Los cabos sueltos en la reestructuración de las cajas, con los necesarios cambios en los consejos de administración y las nuevas leyes autonómicas aún en el aire, siembran de incertidumbre el sector en la recta final para las salidas a Bolsa. Los inversores institucionales se cargan de argumentos para exigir fuertes descuentos en estas operaciones, que podrían cerrarse en 0,4 o 0,5 veces su valor en libros.
Pese a la presión del banco de España para que se cierre lo antes posible, aún quedan demasiados flecos que recortar en el proceso de reestructuración, sobre todo desde el punto de vista legal, ya que numerosas autonomías aún no han aprobado sus respectivas leyes de cajas para adecuarlas a la Ley estatal. Los nuevos textos deberán profesionalizar los órganos de gobierno de las entidades con la eliminación en los mismos de los cargos públicos, lo que podría desembocar en la salida de gran número de los consejeros en un momento crítico.
Es el caso que se observa en algunas autonomías que sí han adaptado el texto, como Galicia, donde la nueva norma impedirá que ninguno de los 22 consejeros que tiene actualmente Novacaixagalicia pueda ser consejero del banco de la entidad. Así se desprende del artículo 28 de la Ley de cajas, que establece que “los miembros de los órganos de gobierno no podrán estar vinculados a la caja de ahorros o a empresas participadas por esta en más de un 20% directa o indirectamente, o en las que ejerza una posición de dominio, por contratos de obra, servicios, suministros, trabajos retribuidos o puestos en órganos de gobierno durante el período en el que ejerzan esta condición y en los dos años siguientes a su cese, excepto la relación laboral cuando la condición de consejero general recaiga en un empleado”.

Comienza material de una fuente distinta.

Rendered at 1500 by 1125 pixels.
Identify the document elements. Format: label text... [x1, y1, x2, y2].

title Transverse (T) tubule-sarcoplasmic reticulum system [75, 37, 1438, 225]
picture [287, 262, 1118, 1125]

La única alternativa para que los actuales consejeros logren un puesto en el nuevo consejo será que la caja controle menos de un 20% del banco, que quedaría en manos de los inversores institucionales y del Fondo de Reestructuración Ordenada Bancaria).
En la Comunidad valenciana se da un caso similar, ya que el decreto publicado ayer mismo por el Consell obliga tanto a Bancaja, principal socio de Caja Madrid en Bankia, como a la CAM a recortar sus asambleas a la mitad en los próximos dos años, aunque el proceso podría prolongarse hasta 2016. En concreto, según la norma, el número máximo de consejeros generales se fijará entre 50 y 100 para las entidades, por los 200 y 176 que tienen actualmente Bancaja y la CAM. Fuentes legales consultadas por EL BOLETÍN consideran que los órganos de gobierno de las cajas están abocados a la desaparición, ya que están vacíos de contenido con la bancarización del sector, pero el proceso llevará un tiempo todavía, frente a las prisas del mercado.
Pese a que los gobiernos autonómicos se han visto apartados de la administración de las cajas por la Ley aprobada por el Ejecutivo de Zapatero, lo cierto es que las autonomías aún tienen competencia sobre las entidades, algo que causa especial confusión en el caso de las fusiones interregionales. En ese sentido “es inevitable un drenaje de las competencias autonómicas en tema de supervisión financiera”, según reconoció el director general de la Confederación Española de Cajas de Ahorros (CECA), en un reciente encuentro del sector financiero celebrado en Madrid.
Necesidad. Nuria Álvarez, analista de Renta 4, apunta además que las cajas se ven ante la “necesidad” de salir al mercado, lo que “les resta capacidad de negociación” ante los inversores institucionales en un sector aún repleto de “incertidumbres”. A la nueva regulación internacional de Basilea III y a la exposición inmobiliaria, comunes a todo el sector financiero español, se suman las características propias de las cajas. Por un lado, el proceso de concentración aún está en marcha, lo que previsiblemente afectará a las cuentas de resultados. Por el otro, las cajas tienen un negocio básicamente doméstico, en un momento en que el crédito continúa en caída libre y no se espera una recuperación a corto plazo.
Por ello, en el binomio rentabilidad / riesgo las cajas se verán obligadas a salir a precios muy bajos. Ni siquiera la extensa red de sucursales y la cercanía con el cliente les servirán de bazas para subir el precio, ya que los inversores minoristas pagarán el mismo que los institucionales. La CNMV ya ha avisado de que las cajas deberán colocar al menos un 40% de sus nuevas acciones entre inversores institucionales. Álvarez señala además el riesgo de que si el precio de salida de las cajas es muy bajo, acabe teniendo efectos perjudiciales a corto plazo sobre la banca mediana, que actualmente cotiza a una media de 0,8 veces su valor en libros.
Bankia, Banca Cívica, Banco Mare Nostrum y el nuevo banco creado por Cajastur son las entidades que han expresado su intención de salir a Bolsa, aunque por el momento la delantera la lleva Bankia, por lo que su debut será la prueba de fuego del sector.